_EXERCISE INSTRUCTIONS_:
1 – Reproduce the stretch of the Carroll Shelby article from "A one-time chicken" through "and Chrysler’s Viper.".
2 – Answer these questions using the Carroll Shelby article.
(a) What top speed does Shelby's last Mustang Shelby GT500 reach?
(b) On what date did Shelby receive his heart transplant?
(c) Who gave Shelby a kidney in 1996?

_SOURCE EXTRACT_:
==*==

DALLAS (AP) ― Decades after a heart condition forced him to retire from racing, Carroll Shelby still loved to drive muscle cars. Well into his 80s, the legendary car designer spent hours testing his last Mustang Shelby GT500, which sets a new record for horsepower and hits a top speed of more than 200 mph.

A one-time chicken farmer, Shelby had more than a half-dozen successful careers during his long life: champion race car driver, racing team owner, automotive consultant and safari tour operator. His fabled Shelby Cobra sports car became an automotive and cultural icon, and he was later credited with injecting testosterone into Ford’s Mustang and Chrysler’s Viper.

When Shelby died Thursday night in a Dallas hospital, he also was one of the nation’s longest-living heart transplant recipients, having received a heart on June 7, 1990, from a 34-year-old man who died of an aneurysm. Shelby also received a kidney transplant in 1996 from his son, Michael.

==*==

_GIVEN ENTRIES_:
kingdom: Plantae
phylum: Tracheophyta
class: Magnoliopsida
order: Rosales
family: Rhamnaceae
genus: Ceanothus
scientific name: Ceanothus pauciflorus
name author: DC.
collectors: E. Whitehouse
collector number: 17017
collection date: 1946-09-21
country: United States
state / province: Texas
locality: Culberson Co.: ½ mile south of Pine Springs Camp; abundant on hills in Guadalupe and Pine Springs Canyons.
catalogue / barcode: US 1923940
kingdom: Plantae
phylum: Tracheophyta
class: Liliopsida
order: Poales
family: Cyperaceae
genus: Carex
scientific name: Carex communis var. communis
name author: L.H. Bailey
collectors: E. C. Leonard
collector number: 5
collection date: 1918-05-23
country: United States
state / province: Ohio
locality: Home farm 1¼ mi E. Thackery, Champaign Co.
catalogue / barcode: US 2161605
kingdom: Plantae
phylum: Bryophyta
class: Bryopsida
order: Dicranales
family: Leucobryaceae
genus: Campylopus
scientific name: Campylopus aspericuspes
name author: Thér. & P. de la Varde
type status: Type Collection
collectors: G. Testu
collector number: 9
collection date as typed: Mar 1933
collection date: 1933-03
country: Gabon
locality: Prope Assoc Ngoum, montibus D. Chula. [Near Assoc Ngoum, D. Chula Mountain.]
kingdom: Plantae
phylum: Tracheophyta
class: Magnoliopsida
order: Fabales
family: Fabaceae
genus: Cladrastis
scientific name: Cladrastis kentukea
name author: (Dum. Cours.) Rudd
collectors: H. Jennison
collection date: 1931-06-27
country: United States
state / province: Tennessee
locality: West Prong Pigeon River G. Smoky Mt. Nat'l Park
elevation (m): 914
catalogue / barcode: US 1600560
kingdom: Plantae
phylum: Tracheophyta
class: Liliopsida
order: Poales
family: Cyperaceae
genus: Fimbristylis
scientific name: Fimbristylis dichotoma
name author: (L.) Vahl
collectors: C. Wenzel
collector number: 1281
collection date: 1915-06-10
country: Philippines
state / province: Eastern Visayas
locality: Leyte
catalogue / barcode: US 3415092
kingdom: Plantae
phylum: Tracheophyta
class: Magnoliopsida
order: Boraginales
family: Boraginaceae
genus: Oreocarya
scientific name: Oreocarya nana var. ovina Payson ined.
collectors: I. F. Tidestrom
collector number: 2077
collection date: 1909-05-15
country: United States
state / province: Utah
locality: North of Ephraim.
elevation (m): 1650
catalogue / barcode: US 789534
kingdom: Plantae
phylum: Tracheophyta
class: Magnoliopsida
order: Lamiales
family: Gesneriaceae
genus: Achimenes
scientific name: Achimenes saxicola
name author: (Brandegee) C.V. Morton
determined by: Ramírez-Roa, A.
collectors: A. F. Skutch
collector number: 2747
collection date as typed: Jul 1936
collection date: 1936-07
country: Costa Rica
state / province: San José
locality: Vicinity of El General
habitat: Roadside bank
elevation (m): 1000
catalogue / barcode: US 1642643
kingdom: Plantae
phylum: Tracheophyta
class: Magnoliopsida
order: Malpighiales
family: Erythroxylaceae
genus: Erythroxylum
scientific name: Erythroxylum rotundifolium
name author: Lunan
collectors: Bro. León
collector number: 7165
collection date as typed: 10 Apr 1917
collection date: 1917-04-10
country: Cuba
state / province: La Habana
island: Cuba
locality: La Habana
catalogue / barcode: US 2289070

==*==

_RESULTS IN ORDER_:
1 –
A one-time chicken farmer, Shelby had more than a half-dozen successful careers during his long life: champion race car driver, racing team owner, automotive consultant and safari tour operator. His fabled Shelby Cobra sports car became an automotive and cultural icon, and he was later credited with injecting testosterone into Ford’s Mustang and Chrysler’s Viper.

2 –
(a) More than 200 mph.
(b) June 7, 1990.
(c) His son, Michael.